# Exercise aim
Wherever the string "werken" appears in the records, return the line that holds it.

Saved data entries
◇ ◇ ◇ ◇

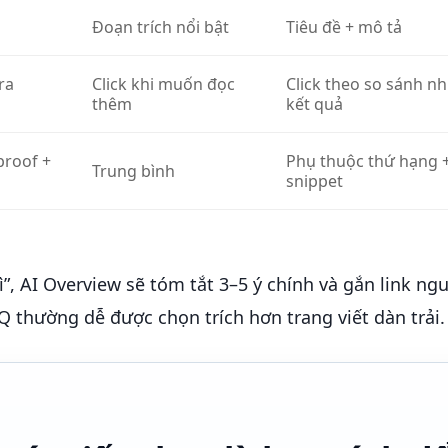
Đoạn trích nổi bật
Tiêu đề + mô tả
ra
Click khi muốn đọc
Click theo so sánh nh
thêm
kết quả
proof +
Phụ thuộc thứ hạng 
Trung bình
snippet
”, AI Overview sẽ tóm tắt 3–5 ý chính và gắn link ng
Q thường dễ được chọn trích hơn trang viết dàn trải.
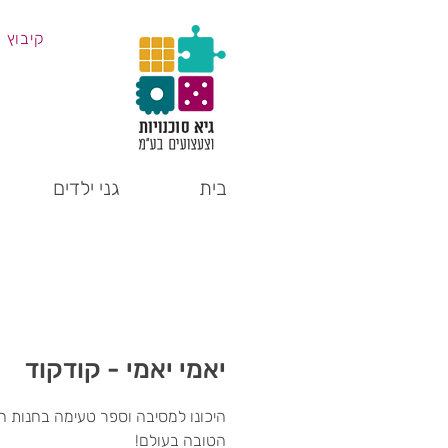
קיבוץ 
בית
גני ילדים
יאמי יאמי - קודקוד
היכונו למסיבה וספר טעימה בחנות הע
הטובה בעולם!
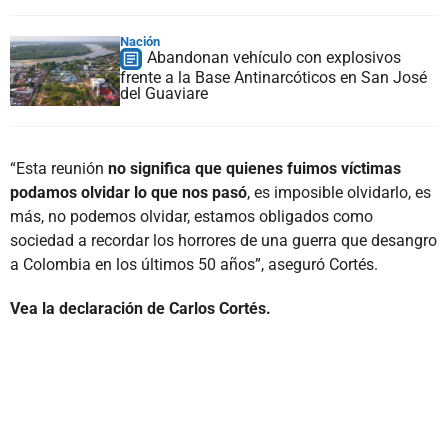
Nación
Abandonan vehículo con explosivos
frente a la Base Antinarcóticos en San José
del Guaviare
“Esta reunión
no significa que quienes fuimos víctimas
podamos olvidar lo que nos pasó
, es imposible olvidarlo, es
más, no podemos olvidar, estamos obligados como
sociedad a recordar los horrores de una guerra que desangro
a Colombia en los últimos 50 años”, aseguró Cortés.
Vea la declaración de Carlos Cortés.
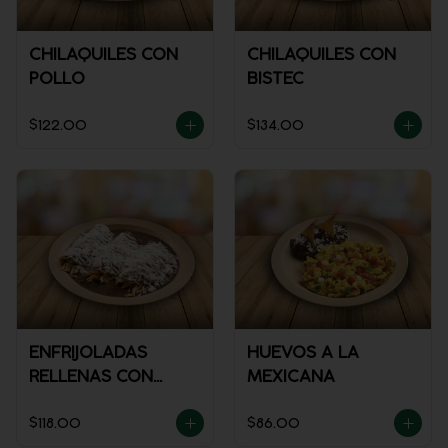
CHILAQUILES CON
CHILAQUILES CON
POLLO
BISTEC
$122.00
$134.00
ENFRIJOLADAS
HUEVOS A LA
RELLENAS CON
MEXICANA
POLLO
$118.00
$86.00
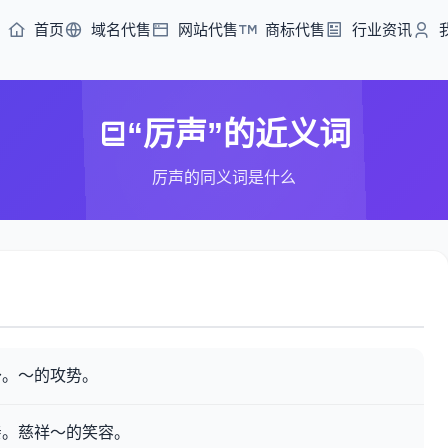
首页
域名代售
网站代售
商标代售
行业资讯
“厉声”的近义词
厉声的同义词是什么
～。～的攻势。
亲。慈祥～的笑容。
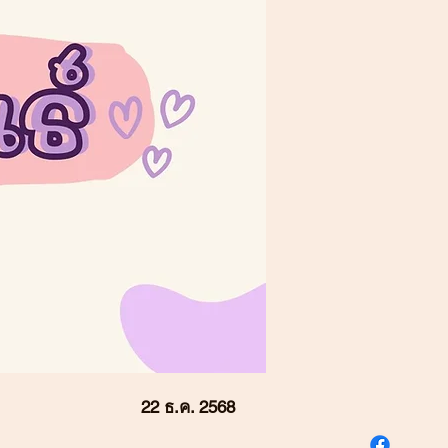
22 ธ.ค. 2568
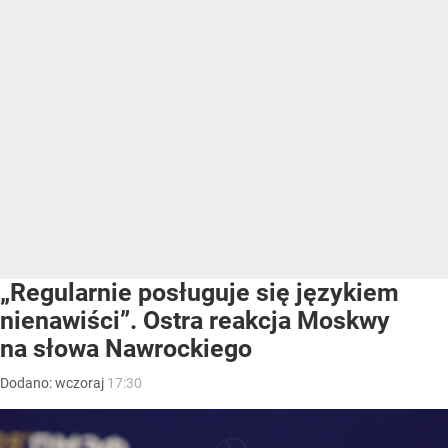
„Regularnie posługuje się językiem
nienawiści”. Ostra reakcja Moskwy
na słowa Nawrockiego
Dodano:
wczoraj
17:30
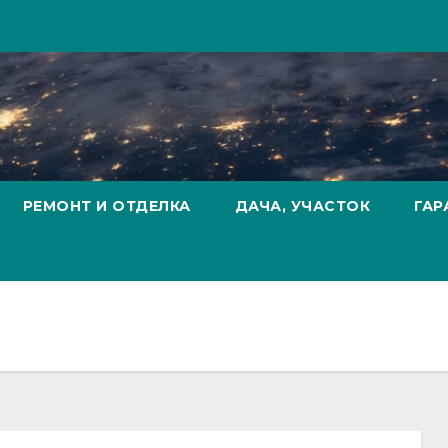
РЕМОНТ И ОТДЕЛКА
ДАЧА, УЧАСТОК
ГАР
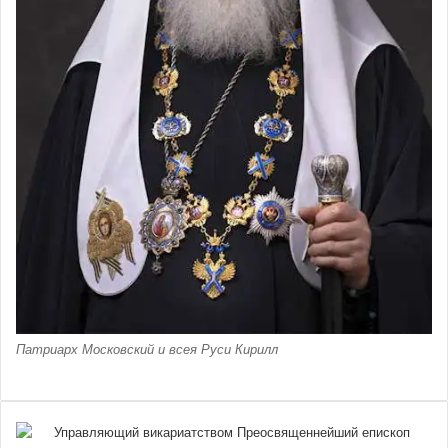
Патриарх Московский и всея Руси Кирилл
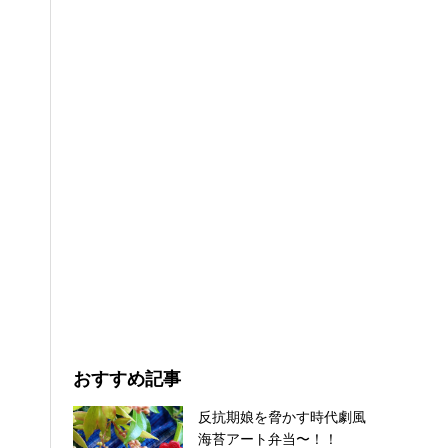
おすすめ記事
反抗期娘を脅かす時代劇風
海苔アート弁当〜！！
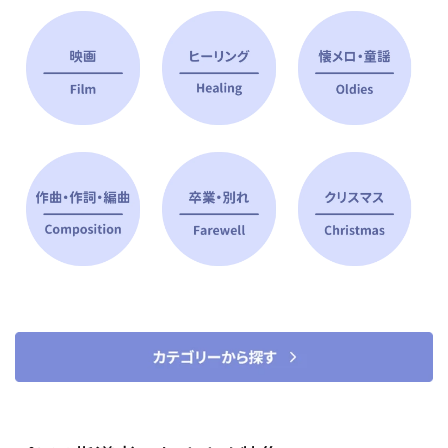
ピアノ指導者 おすすめ特集
すべて見る
ピアノレッスンに役立つ商品を大
選曲に役立つ楽譜や書籍
特集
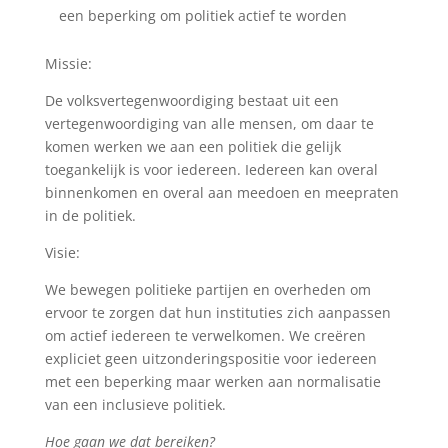
een beperking om politiek actief te worden
Missie:
De volksvertegenwoordiging bestaat uit een
vertegenwoordiging van alle mensen, om daar te
komen werken we aan een politiek die gelijk
toegankelijk is voor iedereen. Iedereen kan overal
binnenkomen en overal aan meedoen en meepraten
in de politiek.
Visie:
We bewegen politieke partijen en overheden om
ervoor te zorgen dat hun instituties zich aanpassen
om actief iedereen te verwelkomen. We creëren
expliciet geen uitzonderingspositie voor iedereen
met een beperking maar werken aan normalisatie
van een inclusieve politiek.
Hoe gaan we dat bereiken?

◇ ◇ ◇ ◇

# Response for this exercise
komen werken we aan een politiek die gelijk
met een beperking maar werken aan normalisatie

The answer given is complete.